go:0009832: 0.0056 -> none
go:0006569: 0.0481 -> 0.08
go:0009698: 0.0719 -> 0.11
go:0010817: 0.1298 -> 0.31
════════════════
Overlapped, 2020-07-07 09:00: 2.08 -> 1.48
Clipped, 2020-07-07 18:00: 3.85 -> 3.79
════════════════
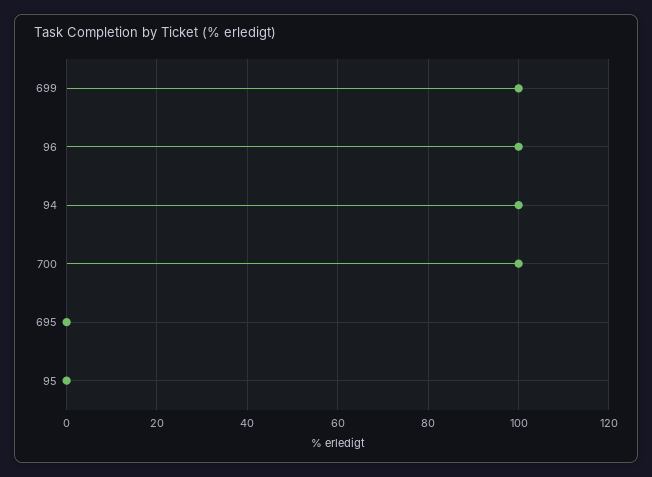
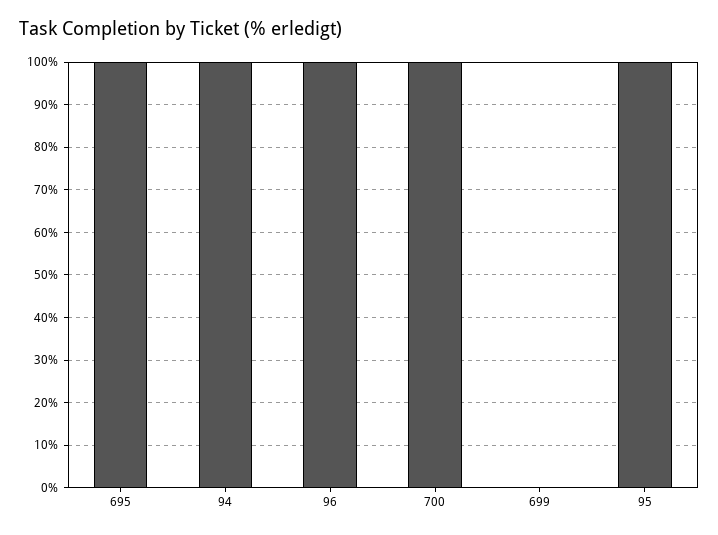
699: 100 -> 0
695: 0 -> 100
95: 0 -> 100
════════════════
- _TASK INSTRUCTIONS_: Take the line above containing "go:0009832: 0.0056 -> none", the line containing "go:0010817: 0.1298 -> 0.31", and all lines in between, and copy them exactly without anything else.

- _TASK ANSWER_:
go:0009832: 0.0056 -> none
go:0006569: 0.0481 -> 0.08
go:0009698: 0.0719 -> 0.11
go:0010817: 0.1298 -> 0.31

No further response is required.